● Material shown:

----------

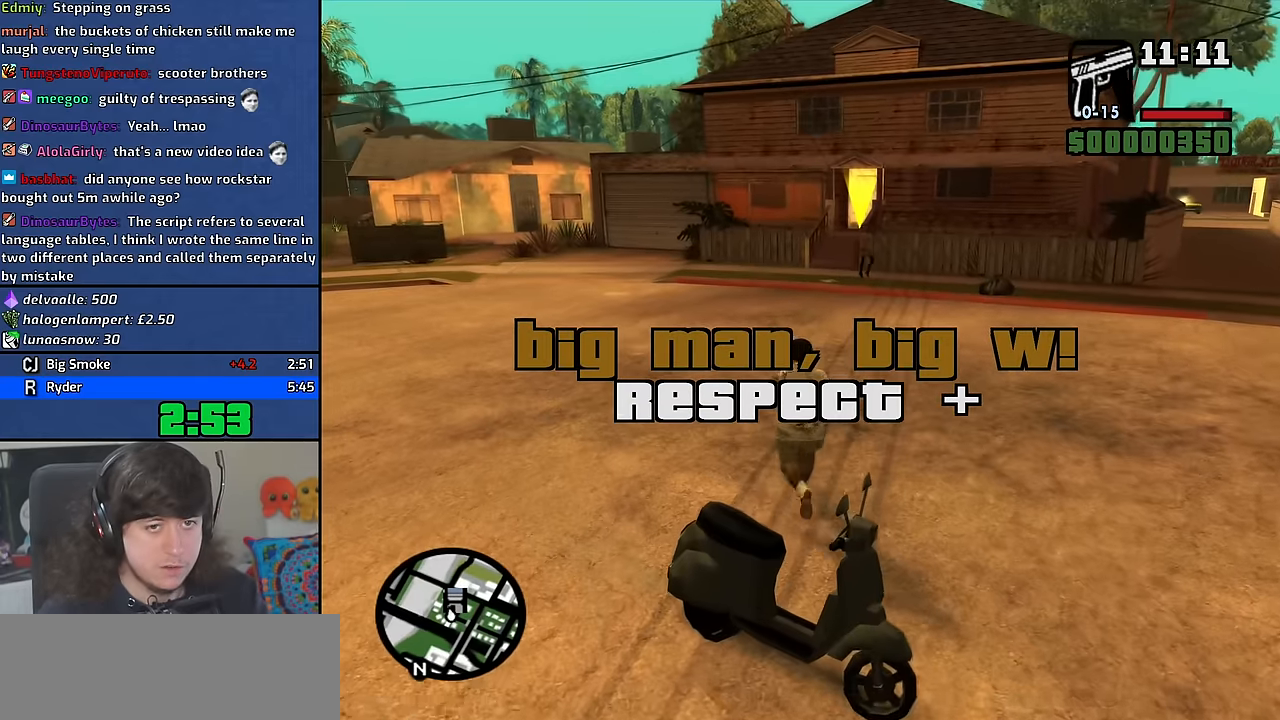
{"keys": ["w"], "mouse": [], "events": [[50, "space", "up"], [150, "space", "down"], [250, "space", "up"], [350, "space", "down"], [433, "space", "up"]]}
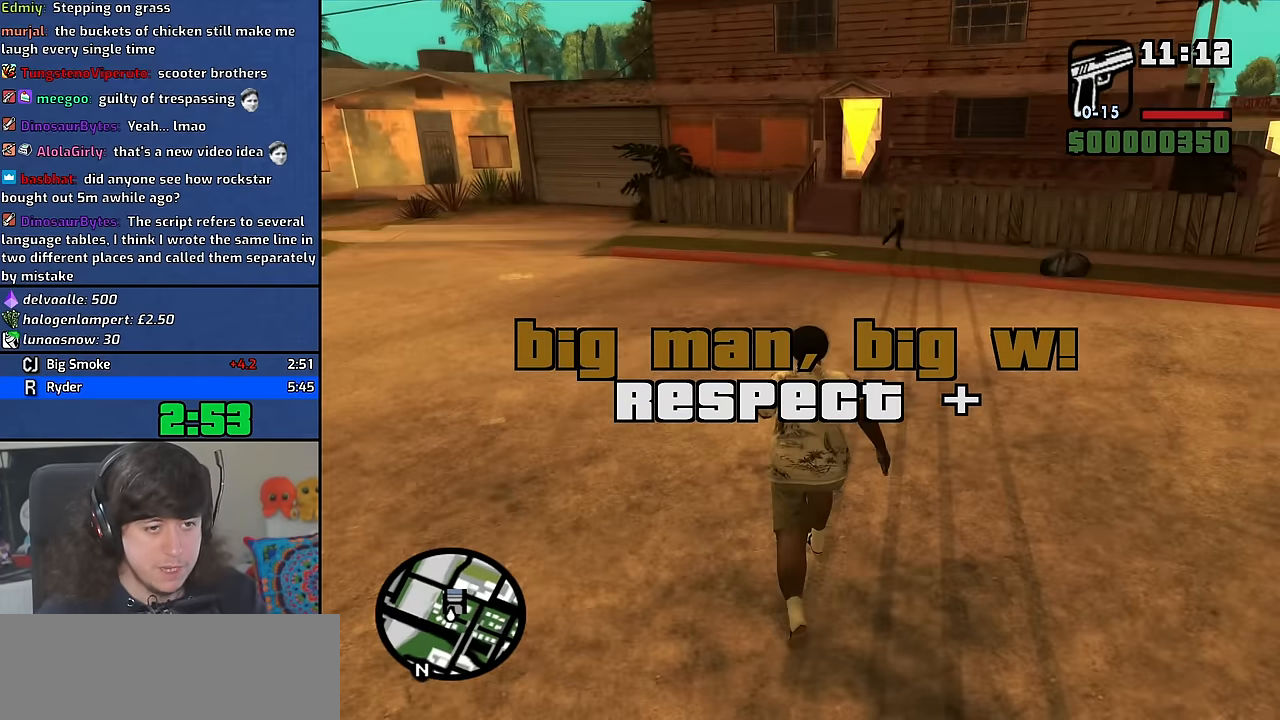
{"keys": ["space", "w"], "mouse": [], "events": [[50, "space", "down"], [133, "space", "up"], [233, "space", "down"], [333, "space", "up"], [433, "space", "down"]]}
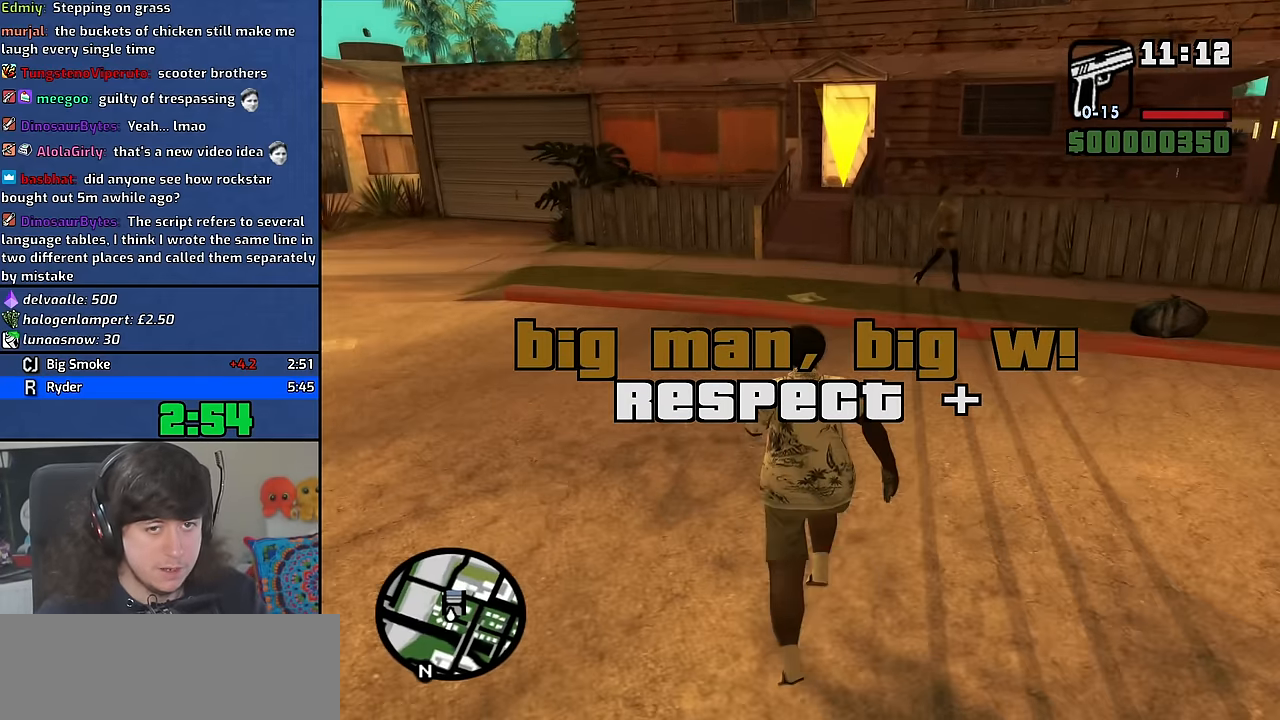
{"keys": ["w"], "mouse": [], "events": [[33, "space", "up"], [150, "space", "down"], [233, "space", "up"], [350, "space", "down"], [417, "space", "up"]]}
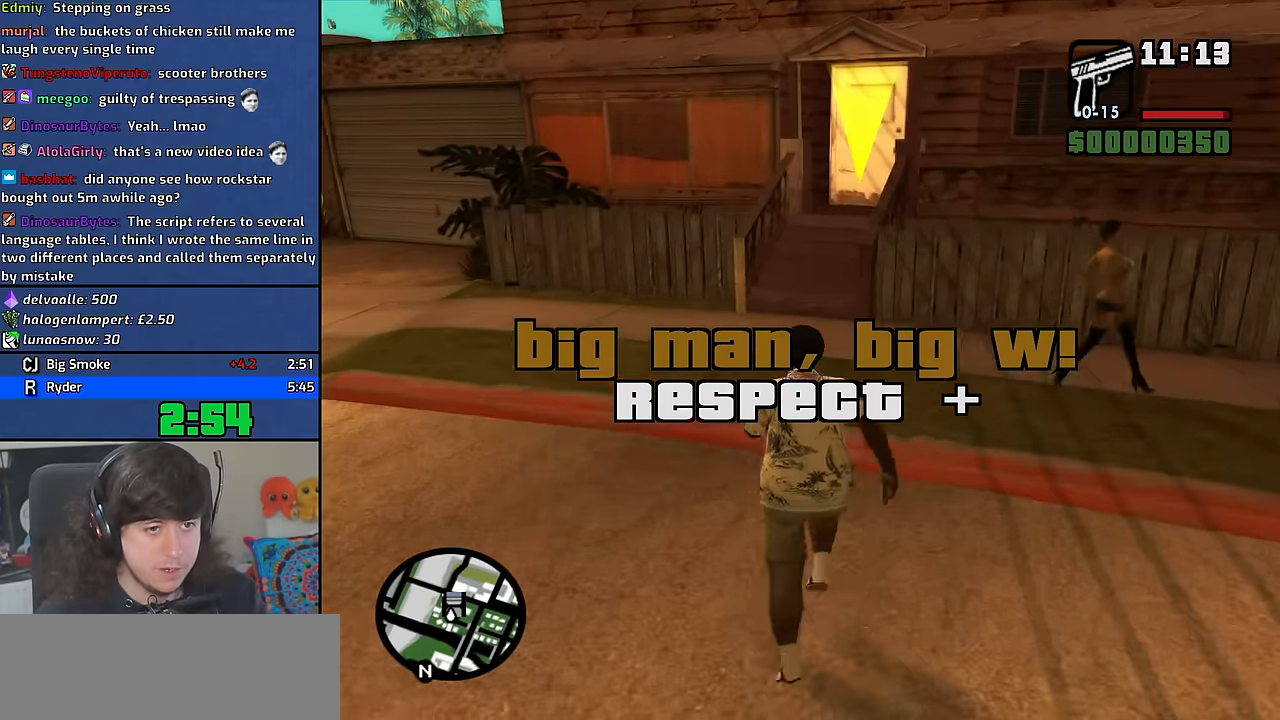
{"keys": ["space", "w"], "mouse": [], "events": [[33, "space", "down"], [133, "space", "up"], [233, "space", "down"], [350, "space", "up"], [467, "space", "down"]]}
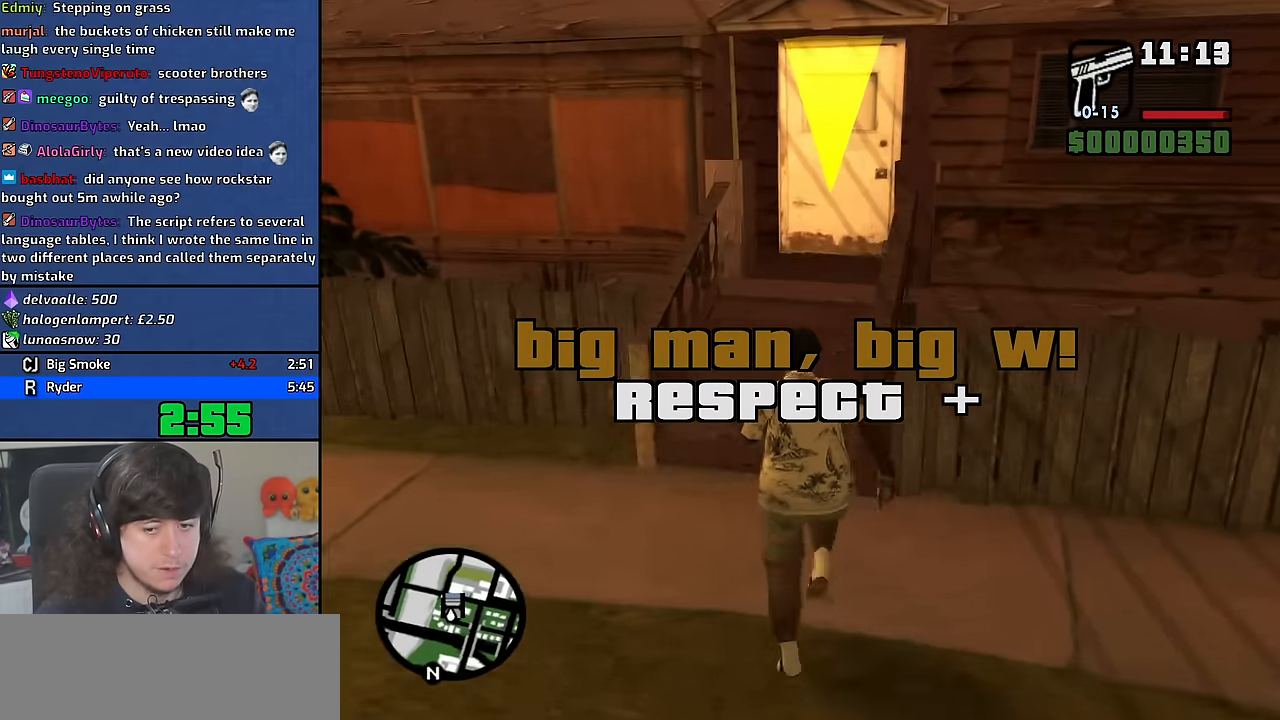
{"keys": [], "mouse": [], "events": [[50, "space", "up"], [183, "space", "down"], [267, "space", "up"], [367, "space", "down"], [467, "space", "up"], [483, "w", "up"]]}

----------

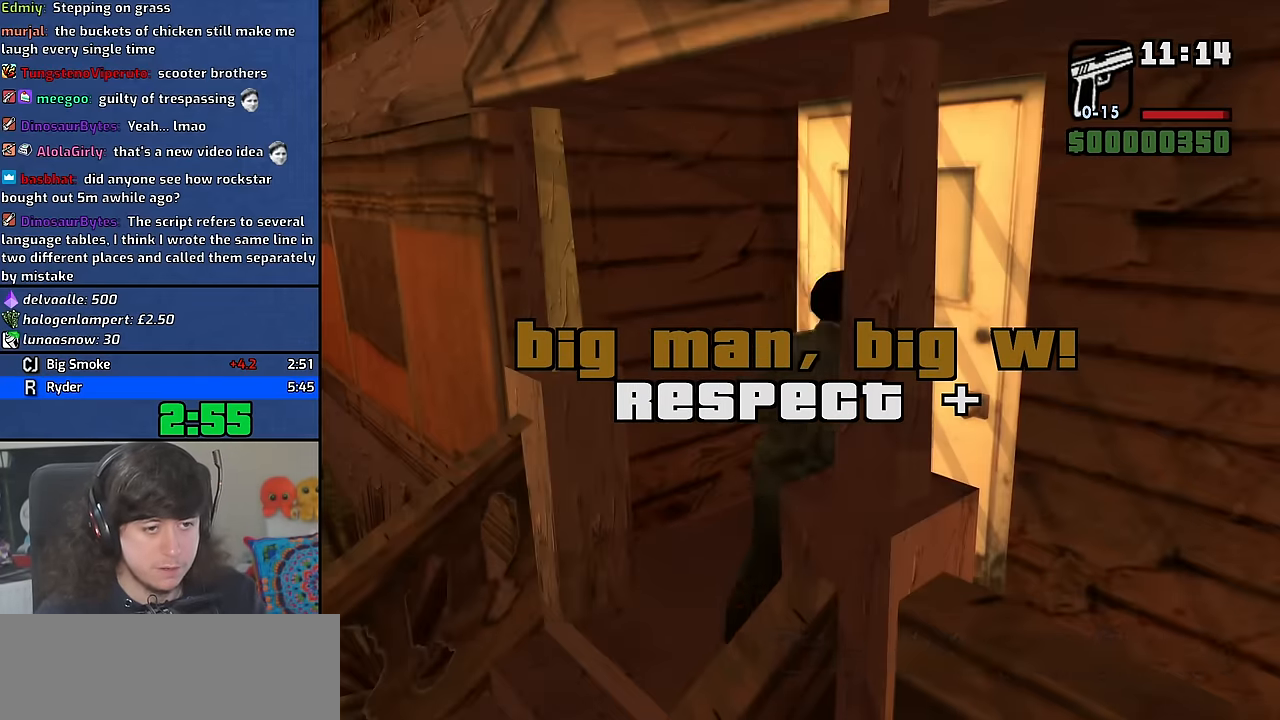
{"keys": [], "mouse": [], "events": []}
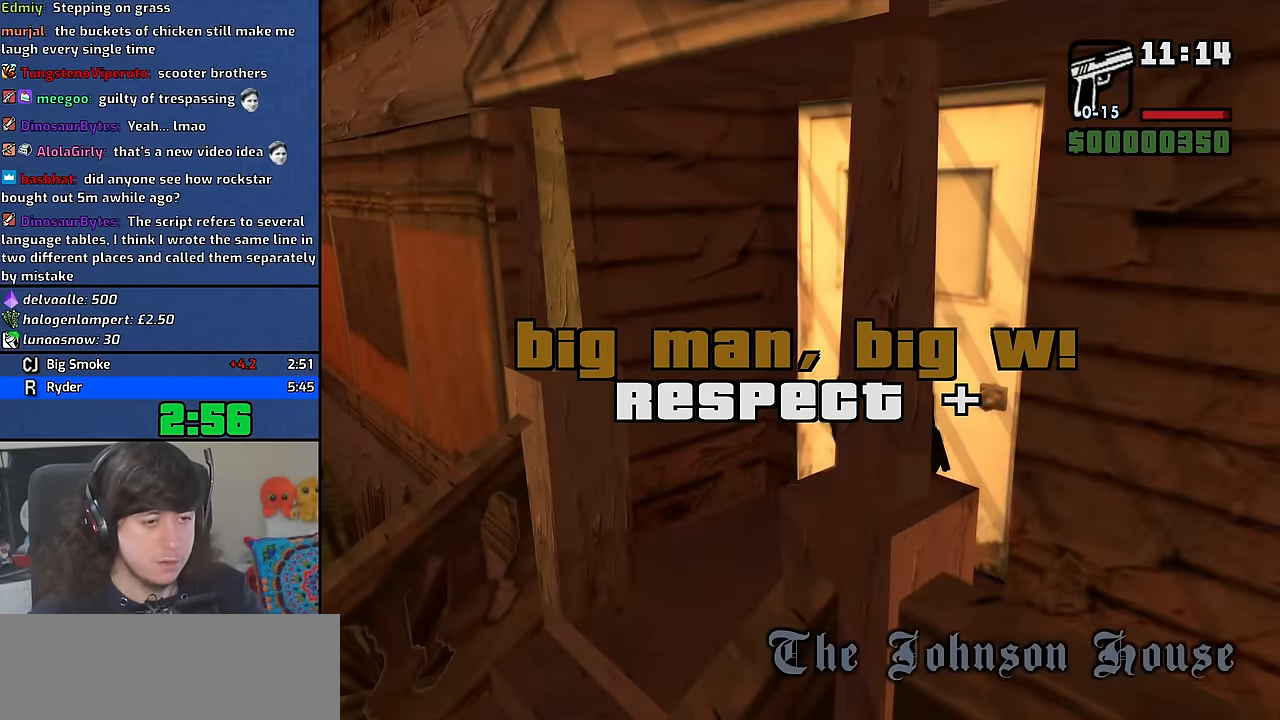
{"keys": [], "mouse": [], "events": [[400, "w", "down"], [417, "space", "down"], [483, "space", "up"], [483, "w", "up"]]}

----------

Go through the entries and filter for lines holding the word "down"; copy each match.

● Answer for the task:
{"keys": ["w"], "mouse": [], "events": [[50, "space", "up"], [150, "space", "down"], [250, "space", "up"], [350, "space", "down"], [433, "space", "up"]]}
{"keys": ["space", "w"], "mouse": [], "events": [[50, "space", "down"], [133, "space", "up"], [233, "space", "down"], [333, "space", "up"], [433, "space", "down"]]}
{"keys": ["w"], "mouse": [], "events": [[33, "space", "up"], [150, "space", "down"], [233, "space", "up"], [350, "space", "down"], [417, "space", "up"]]}
{"keys": ["space", "w"], "mouse": [], "events": [[33, "space", "down"], [133, "space", "up"], [233, "space", "down"], [350, "space", "up"], [467, "space", "down"]]}
{"keys": [], "mouse": [], "events": [[50, "space", "up"], [183, "space", "down"], [267, "space", "up"], [367, "space", "down"], [467, "space", "up"], [483, "w", "up"]]}
{"keys": [], "mouse": [], "events": [[400, "w", "down"], [417, "space", "down"], [483, "space", "up"], [483, "w", "up"]]}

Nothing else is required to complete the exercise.